1. Introduction

Spatial Modulation (SM) has established itself as a beneficial transmission paradigm, subsuming numerous members of the MIMO system family. An extensive research activities have been made on SM achieving sufficient maturity to motivate its comparison to state-of-the-art MIMO communications, as well as to inspire its application to other emerging wireless systems such as relay-aided, cooperative, small-cell,optical wireless, and power-efficient communications. The SM–MIMO transmission exloits Transmit antenna (TA)-specific property of the wireless channel on the uniqueness of each transmit-to-receive wireless link for data communication using information-driven antenna-switching mechanism.The SM-MIMO provides higher throughput, simplification of transmitter and receiver design, reduction of transmitted power.

On recent literature reviewing, it has been known that the conventional multiuser MIMO systems with a large number (tens to hundreds) of antennas at the base station (BS) referred as Massive MIMO/Large-scale MIMO systems are getting increased research attention because of their advantages in terms of very high spectral efficiencies/sum rates, increased reliability, and power efficiency. The large-scale MIMO technology is being considered as a potential technology for future fifth generation (5G) wireless systems. Although the SM-MIMO was not considered as a competing MIMO technique in the LTE-A standard but it can be considered in spectral- and energy-efficient 5G cellular networks [1, 2].

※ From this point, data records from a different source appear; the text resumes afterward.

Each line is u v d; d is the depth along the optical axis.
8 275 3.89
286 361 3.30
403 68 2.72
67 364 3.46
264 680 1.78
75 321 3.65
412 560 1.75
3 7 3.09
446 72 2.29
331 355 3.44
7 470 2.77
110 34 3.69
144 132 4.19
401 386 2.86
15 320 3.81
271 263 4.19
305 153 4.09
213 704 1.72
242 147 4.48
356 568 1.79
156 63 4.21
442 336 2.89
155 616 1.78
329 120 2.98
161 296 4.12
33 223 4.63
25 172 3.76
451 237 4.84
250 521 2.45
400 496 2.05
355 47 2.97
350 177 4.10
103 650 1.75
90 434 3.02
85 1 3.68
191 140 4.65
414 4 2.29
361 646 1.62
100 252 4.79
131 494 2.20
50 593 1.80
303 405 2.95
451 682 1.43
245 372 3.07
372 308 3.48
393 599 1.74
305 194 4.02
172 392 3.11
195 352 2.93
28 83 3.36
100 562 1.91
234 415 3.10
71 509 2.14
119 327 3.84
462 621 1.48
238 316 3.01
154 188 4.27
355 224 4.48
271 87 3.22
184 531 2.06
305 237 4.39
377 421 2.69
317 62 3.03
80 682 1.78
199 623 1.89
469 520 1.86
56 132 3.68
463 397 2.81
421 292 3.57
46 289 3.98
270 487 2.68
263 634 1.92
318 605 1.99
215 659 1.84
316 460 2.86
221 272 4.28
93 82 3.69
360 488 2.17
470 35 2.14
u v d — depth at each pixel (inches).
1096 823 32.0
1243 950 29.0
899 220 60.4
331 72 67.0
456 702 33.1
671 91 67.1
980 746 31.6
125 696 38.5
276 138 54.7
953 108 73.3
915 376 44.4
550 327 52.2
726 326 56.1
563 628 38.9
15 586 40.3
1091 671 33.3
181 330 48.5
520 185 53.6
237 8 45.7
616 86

Orthogonal frequency-division multiple access (OFDMA) has received much attention as a promising radio air interface technology for next-generation wireless systems. It provides high data rates with supporting of good coverage and mobility. OFDMA can simultaneously satisfy the communication requirements of multiple mobile stations through by allocation of one or more subcarriers to each mobile station at the same OFDMA symbol time unit. The OFDMA physical layer protocol has been adopted in many infrastructure based wireless networks such as IEEE 802.16 and 3rd Generation Partnership Project (3GPP) Long-term evolution-Advanced (LTE-A) [3]. In OFDMA, the available spectrum is divided into a number of narrowband orthogonal subcarriers that can be dynamically allocated to mobile stations (MSs), thus providing on demand and increased data rates. The use of orthogonal subcarriers allows their spectrum to overlap; hence, the over all spectrum eficiency is increased. Moreover, the insertion of a cyclic preix (CP) at the beginning of the OFDM symbol can signiicantly reduce intersymbol interference (ISI) in cases of multipath propagation [4].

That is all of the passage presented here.